**PROVIDED MATERIAL**
━━━━━━━━━━━━━━━━━━━━

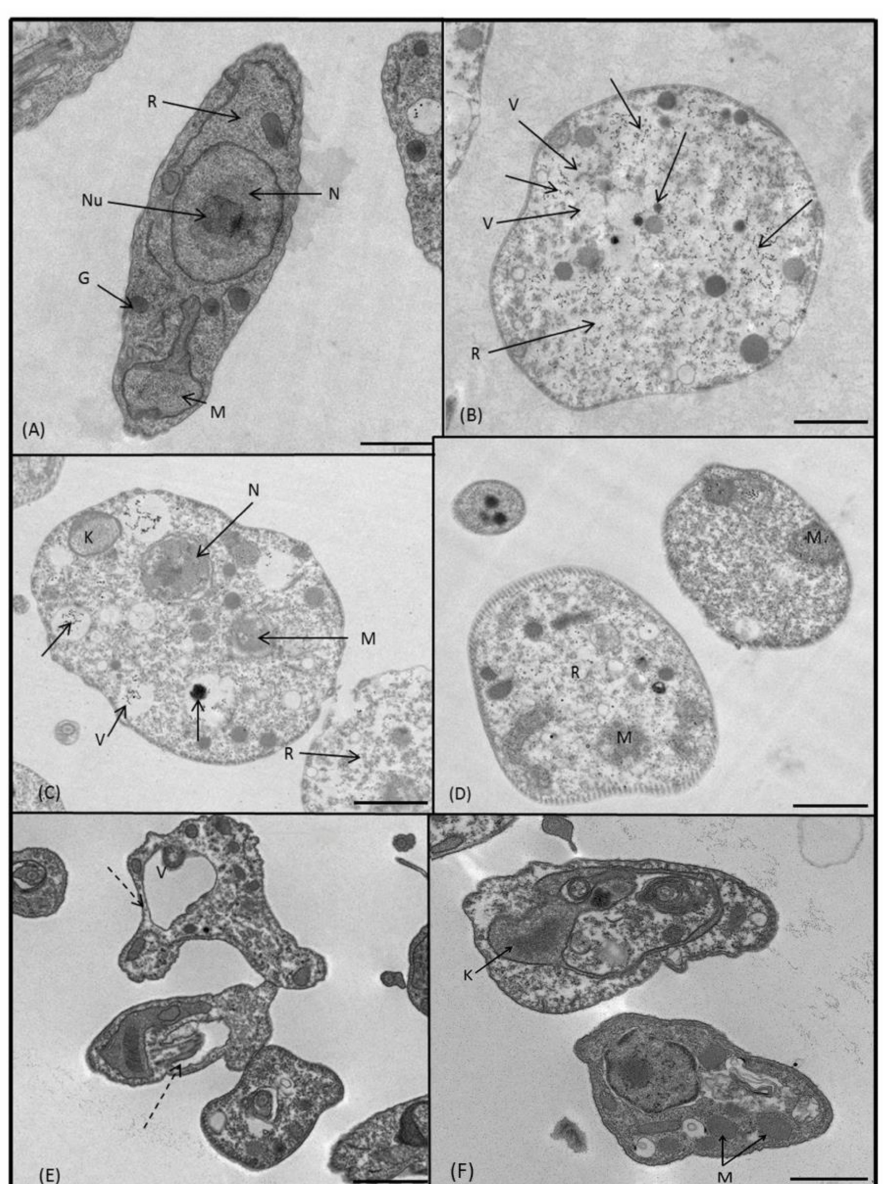
Figure 7. Ultrastructural images of L. braziliensis promastigotes treated for 72 h at IC 25 concentrations with: ( A ) untreated control, ( B ) 3 , ( C ) 7 , ( D ) 8 , ( E , F ) 10 . (N) nucleus, (Nu) nucleolus, (R) ribosomes, (K) kinetoplast, (M) mitochondrion, (G) glycosome, (V) vacuole, (arrow) electron-dense precipitates of unassimilated compounds, (dashed arrow) irregular morphologies. In all cases scale bar corresponds to 1 µ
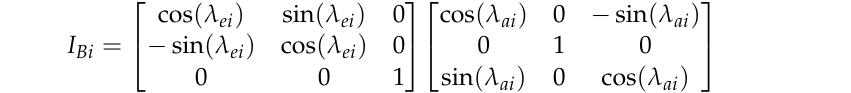
Table 1. Transformation angles from BCS B to SCS I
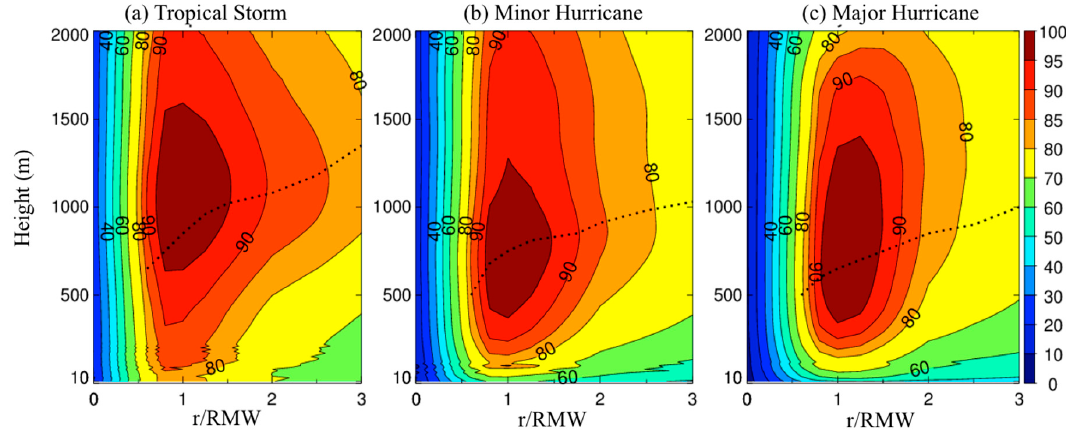
Figure 4. Composite analysis of the tangential velocity, as a function of altitude and the normalized radius, normalized by the composite-peak values for ( a ) tropical storms, ( b ) minor hurricanes, and ( c ) major hurricanes.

━━━━━━━━━━━━━━━━━━━━

**TASK PROMPT**
Once you have found every line in the listing that holds the string "Figure", copy each of them.

**COMPLETED EXERCISE**
Figure 7. Ultrastructural images of L. braziliensis promastigotes treated for 72 h at IC 25 concentrations with: ( A ) untreated control, ( B ) 3 , ( C ) 7 , ( D ) 8 , ( E , F ) 10 . (N) nucleus, (Nu) nucleolus, (R) ribosomes, (K) kinetoplast, (M) mitochondrion, (G) glycosome, (V) vacuole, (arrow) electron-dense precipitates of unassimilated compounds, (dashed arrow) irregular morphologies. In all cases scale bar corresponds to 1 µ
Figure 4. Composite analysis of the tangential velocity, as a function of altitude and the normalized radius, normalized by the composite-peak values for ( a ) tropical storms, ( b ) minor hurricanes, and ( c ) major hurricanes.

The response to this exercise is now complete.